**DATASET RECORDS**:
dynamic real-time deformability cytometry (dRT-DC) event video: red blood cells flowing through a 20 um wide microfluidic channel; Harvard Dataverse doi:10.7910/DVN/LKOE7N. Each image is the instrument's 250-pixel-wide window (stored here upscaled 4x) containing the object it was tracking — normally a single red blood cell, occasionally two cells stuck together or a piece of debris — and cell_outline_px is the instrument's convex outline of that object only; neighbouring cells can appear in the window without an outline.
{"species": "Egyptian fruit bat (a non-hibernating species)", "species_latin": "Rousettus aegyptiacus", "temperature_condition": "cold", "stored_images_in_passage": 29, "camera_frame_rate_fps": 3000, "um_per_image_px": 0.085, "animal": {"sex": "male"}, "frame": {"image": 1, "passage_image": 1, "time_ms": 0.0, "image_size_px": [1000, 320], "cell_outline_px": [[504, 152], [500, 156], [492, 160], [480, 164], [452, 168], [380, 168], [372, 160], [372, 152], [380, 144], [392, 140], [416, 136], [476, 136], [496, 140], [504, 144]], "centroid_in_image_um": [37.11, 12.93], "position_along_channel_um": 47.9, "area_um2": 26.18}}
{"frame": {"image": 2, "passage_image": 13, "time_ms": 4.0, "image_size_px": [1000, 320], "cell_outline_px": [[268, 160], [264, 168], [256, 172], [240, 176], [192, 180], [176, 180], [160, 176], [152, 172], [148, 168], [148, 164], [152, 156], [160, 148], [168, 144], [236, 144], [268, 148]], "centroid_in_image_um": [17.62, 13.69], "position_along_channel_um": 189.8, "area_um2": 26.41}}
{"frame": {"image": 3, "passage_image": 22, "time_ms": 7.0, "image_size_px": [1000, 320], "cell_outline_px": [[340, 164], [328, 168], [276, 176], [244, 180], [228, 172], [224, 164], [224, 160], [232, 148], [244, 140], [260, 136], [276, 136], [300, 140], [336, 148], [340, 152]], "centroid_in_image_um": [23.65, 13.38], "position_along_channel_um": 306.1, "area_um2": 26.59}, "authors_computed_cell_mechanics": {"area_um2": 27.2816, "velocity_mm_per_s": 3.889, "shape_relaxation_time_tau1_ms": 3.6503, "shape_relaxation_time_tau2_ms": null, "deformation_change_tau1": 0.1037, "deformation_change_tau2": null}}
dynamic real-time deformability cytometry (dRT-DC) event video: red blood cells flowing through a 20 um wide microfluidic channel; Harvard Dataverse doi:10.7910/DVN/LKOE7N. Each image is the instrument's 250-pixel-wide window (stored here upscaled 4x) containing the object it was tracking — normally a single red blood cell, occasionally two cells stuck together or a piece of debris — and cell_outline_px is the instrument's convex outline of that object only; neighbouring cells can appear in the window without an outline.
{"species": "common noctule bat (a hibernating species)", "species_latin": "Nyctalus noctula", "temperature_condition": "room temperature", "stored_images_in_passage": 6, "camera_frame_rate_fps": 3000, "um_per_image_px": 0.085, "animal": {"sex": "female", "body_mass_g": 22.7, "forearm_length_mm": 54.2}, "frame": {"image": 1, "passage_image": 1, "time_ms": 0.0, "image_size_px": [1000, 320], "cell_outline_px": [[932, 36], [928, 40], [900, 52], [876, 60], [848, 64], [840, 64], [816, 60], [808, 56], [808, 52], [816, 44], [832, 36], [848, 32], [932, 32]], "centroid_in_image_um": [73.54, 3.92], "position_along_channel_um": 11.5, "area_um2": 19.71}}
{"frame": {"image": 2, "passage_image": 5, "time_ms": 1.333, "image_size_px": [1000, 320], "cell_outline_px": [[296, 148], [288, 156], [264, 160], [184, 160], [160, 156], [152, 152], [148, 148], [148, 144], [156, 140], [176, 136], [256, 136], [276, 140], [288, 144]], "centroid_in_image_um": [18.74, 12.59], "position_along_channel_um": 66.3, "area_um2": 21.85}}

**JOB**: Write out the entries above once more, without altering anything.

**RESULT**:
dynamic real-time deformability cytometry (dRT-DC) event video: red blood cells flowing through a 20 um wide microfluidic channel; Harvard Dataverse doi:10.7910/DVN/LKOE7N. Each image is the instrument's 250-pixel-wide window (stored here upscaled 4x) containing the object it was tracking — normally a single red blood cell, occasionally two cells stuck together or a piece of debris — and cell_outline_px is the instrument's convex outline of that object only; neighbouring cells can appear in the window without an outline.
{"species": "Egyptian fruit bat (a non-hibernating species)", "species_latin": "Rousettus aegyptiacus", "temperature_condition": "cold", "stored_images_in_passage": 29, "camera_frame_rate_fps": 3000, "um_per_image_px": 0.085, "animal": {"sex": "male"}, "frame": {"image": 1, "passage_image": 1, "time_ms": 0.0, "image_size_px": [1000, 320], "cell_outline_px": [[504, 152], [500, 156], [492, 160], [480, 164], [452, 168], [380, 168], [372, 160], [372, 152], [380, 144], [392, 140], [416, 136], [476, 136], [496, 140], [504, 144]], "centroid_in_image_um": [37.11, 12.93], "position_along_channel_um": 47.9, "area_um2": 26.18}}
{"frame": {"image": 2, "passage_image": 13, "time_ms": 4.0, "image_size_px": [1000, 320], "cell_outline_px": [[268, 160], [264, 168], [256, 172], [240, 176], [192, 180], [176, 180], [160, 176], [152, 172], [148, 168], [148, 164], [152, 156], [160, 148], [168, 144], [236, 144], [268, 148]], "centroid_in_image_um": [17.62, 13.69], "position_along_channel_um": 189.8, "area_um2": 26.41}}
{"frame": {"image": 3, "passage_image": 22, "time_ms": 7.0, "image_size_px": [1000, 320], "cell_outline_px": [[340, 164], [328, 168], [276, 176], [244, 180], [228, 172], [224, 164], [224, 160], [232, 148], [244, 140], [260, 136], [276, 136], [300, 140], [336, 148], [340, 152]], "centroid_in_image_um": [23.65, 13.38], "position_along_channel_um": 306.1, "area_um2": 26.59}, "authors_computed_cell_mechanics": {"area_um2": 27.2816, "velocity_mm_per_s": 3.889, "shape_relaxation_time_tau1_ms": 3.6503, "shape_relaxation_time_tau2_ms": null, "deformation_change_tau1": 0.1037, "deformation_change_tau2": null}}
dynamic real-time deformability cytometry (dRT-DC) event video: red blood cells flowing through a 20 um wide microfluidic channel; Harvard Dataverse doi:10.7910/DVN/LKOE7N. Each image is the instrument's 250-pixel-wide window (stored here upscaled 4x) containing the object it was tracking — normally a single red blood cell, occasionally two cells stuck together or a piece of debris — and cell_outline_px is the instrument's convex outline of that object only; neighbouring cells can appear in the window without an outline.
{"species": "common noctule bat (a hibernating species)", "species_latin": "Nyctalus noctula", "temperature_condition": "room temperature", "stored_images_in_passage": 6, "camera_frame_rate_fps": 3000, "um_per_image_px": 0.085, "animal": {"sex": "female", "body_mass_g": 22.7, "forearm_length_mm": 54.2}, "frame": {"image": 1, "passage_image": 1, "time_ms": 0.0, "image_size_px": [1000, 320], "cell_outline_px": [[932, 36], [928, 40], [900, 52], [876, 60], [848, 64], [840, 64], [816, 60], [808, 56], [808, 52], [816, 44], [832, 36], [848, 32], [932, 32]], "centroid_in_image_um": [73.54, 3.92], "position_along_channel_um": 11.5, "area_um2": 19.71}}
{"frame": {"image": 2, "passage_image": 5, "time_ms": 1.333, "image_size_px": [1000, 320], "cell_outline_px": [[296, 148], [288, 156], [264, 160], [184, 160], [160, 156], [152, 152], [148, 148], [148, 144], [156, 140], [176, 136], [256, 136], [276, 140], [288, 144]], "centroid_in_image_um": [18.74, 12.59], "position_along_channel_um": 66.3, "area_um2": 21.85}}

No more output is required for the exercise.